Here are some steps you can take in ensuring that you have as productive a conversation as possible:


Theres a way to dissent respectfully, especially when it comes to people we love who are acting in the way that has never been contested. We can’t let sentiments of “stay out of the sun, you’ll get too dark” or “they’re fine, but we can’t marry them” or praying for fair-skinned babies to keep being handed down, especially when the children affected by them will grow into a new generation with internalised self-hatred and the cycle will continue.

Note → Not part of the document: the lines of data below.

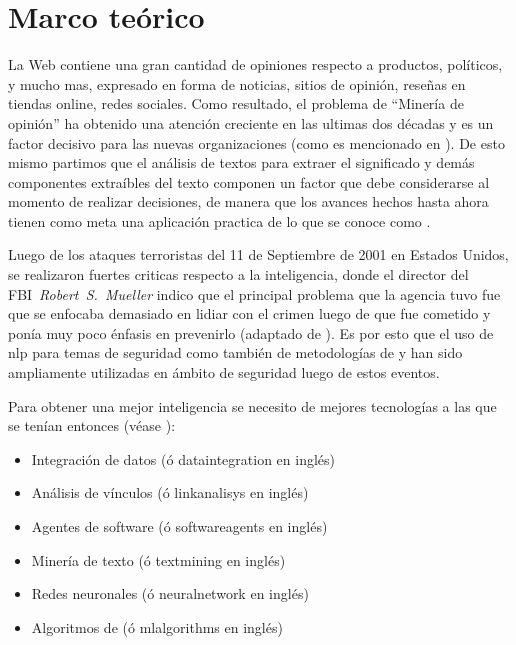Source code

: \chapter{Marco teórico} %

\label{ch:MarcoTeorico} %



La Web contiene una gran cantidad de opiniones respecto a productos, políticos, y mucho mas, expresado en forma de noticias, sitios de opinión, reseñas en tiendas online, redes sociales. Como resultado, el problema de ``Minería de opinión'' ha obtenido una atención creciente en las ultimas dos décadas y es un factor decisivo para las nuevas organizaciones (como es mencionado en \cite{Popescu2007}). De esto mismo partimos que el análisis de textos para extraer el significado y demás componentes extraíbles del texto componen un factor que debe considerarse al momento de realizar decisiones, de manera que los avances hechos hasta ahora tienen como meta una aplicación practica de lo que se conoce como .

Luego de los ataques terroristas del 11 de Septiembre de 2001 en Estados Unidos, se realizaron fuertes criticas respecto a la inteligencia, donde el director del FBI~\emph{Robert~S.~Mueller} indico que el principal problema que la agencia tuvo fue que se enfocaba demasiado en lidiar con el crimen luego de que fue cometido y ponía muy poco énfasis en prevenirlo (adaptado de \cite{mena2003investigative}). Es por esto que el uso de \gls{nlp} para temas de seguridad como también de metodologías de  y  han sido ampliamente utilizadas en ámbito de seguridad luego de estos eventos.

Para obtener una mejor inteligencia se necesito de mejores tecnologías a las que se tenían entonces (véase \cite[p\'ag 2]{mena2003investigative}):
\begin{itemize}
\item Integración de datos (\'o \gls{dataintegration} en ingl\'es)
\item Análisis de vínculos (\'o \gls{linkanalisys} en ingl\'es)
\item Agentes de software (\'o \gls{softwareagents} en ingl\'es)
\item Minería de texto (\'o \gls{textmining} en ingl\'es)
\item Redes neuronales (\'o \gls{neuralnetwork} en ingl\'es)
\item Algoritmos de  (\'o \gls{mlalgorithms} en ingl\'es)
\end{itemize}

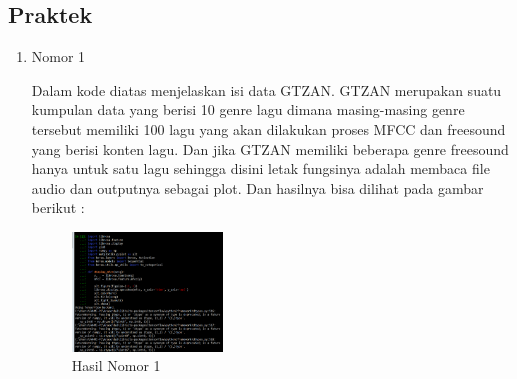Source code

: \subsection{Praktek}
\begin{enumerate}
\item Nomor 1

Dalam kode diatas menjelaskan isi data GTZAN. GTZAN merupakan suatu kumpulan data yang berisi 10 genre lagu dimana masing-masing genre tersebut memiliki 100 lagu yang akan dilakukan proses MFCC dan freesound yang berisi konten lagu. Dan jika GTZAN memiliki beberapa genre freesound hanya untuk satu lagu sehingga disini letak fungsinya adalah membaca file audio dan outputnya sebagai plot. Dan hasilnya bisa dilihat pada gambar berikut :
\hfill\break
	\begin{figure}[H]
		\includegraphics[width=4cm]{figures/1174054/6/10.png}
		\centering
		\caption{Hasil Nomor 1}
	\end{figure}


\end{enumerate}
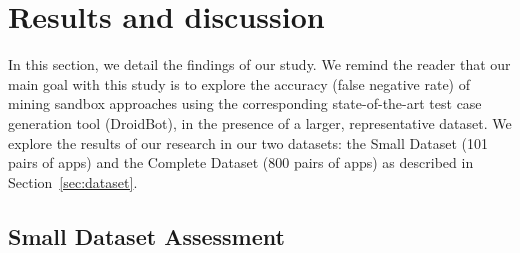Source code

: \section{Results and discussion}\label{sec:results}



In this section, we detail the findings of our study.  We remind the reader that our main goal with this study is to explore the
accuracy (false negative rate) of mining sandbox approaches using the corresponding state-of-the-art
test case generation tool (DroidBot), in the presence of a larger, representative dataset. We explore
the results of our research in our two datasets: the Small Dataset (101 pairs of apps) and the Complete Dataset (800 pairs of apps) as described in Section~\ref{sec:dataset}.



\subsection{Small Dataset Assessment}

1. Patience, patience, patience.

A lifetime of internalising racism isn’t overturned overnight, but as allies it is our duty to have necessary conversations with those who listen to us. Be kind in your explanation, as shouting matches are about as effective as political pundits. Open their minds to different perspectives. People are generally resistant to understanding the concept of privilege, defending their viewpoint with how hard they've had it in life, how nothing was handed to them. This allows you to explain that this is not what privilege is, and then define.


2. Ask them to empathise

Reframe a situation into something the other person has some sort of life experience with and can understand is a fantastic starting point for changing an opinion. What if it was you? "We don’t need to worry about police using an everyday interaction as an excuse to brutalise us, we don’t need to worry about leaving a store without buying anything." This can lead into talk of more covert privilege examples, until they understand that racism is not individual acts of racism, but a continuously oppressive system that they are complicit in. Allow them and yourself room to learn and grow but don't use how the fact that it's so easy to make mistakes as an excuse to back away. We cant really afford to give ourselves excessive excuses when people are having to suffer the results of our collective ignorance daily.


3. Hear them out

The difficulty is in hearing them out. Frustration is a given. It's always going to be difficult having to listen to ignorance, but listening is helpful in then urging them to challenge exactly what they’re afraid of. In taking on a person’s racist views by educating rather than yelling, we are using our privilege to dismantle and change their opinion. If not theirs, then influencing the people listening. Sometimes arguing with a racist, a homophobe, a sexist, etc. is like trying to make sense come from a brick wall. But it’s necessary regardless because hate speech cannot be allowed to be given breath. There are people listening and there will be people affected by your inaction.


Afterword


As first, second or third generation immigrants to this country, we need to take up our role in fighting for the rights of the true custodians of this land. When confronted with their reality, so many of us feel absolved from it’s implications- we didn’t steal the land, our ancestors were not complicit in the horrors against them. But we are living, working on, and wholly benefitting from the pain of their colonisation and their ongoing pain now. Their erasure allows us to go about our lives on soil that was never ceded, unimpeded. And this privilege that we have, aside from the inherent duty that every human being has to fight for equality for all, is what makes us responsible. We are not separate from the issue. We are complicit.


If you’re wondering what you’d do during the periods of history where grave injustice was occurring in your own country, you don’t need to wonder. You’re doing it now.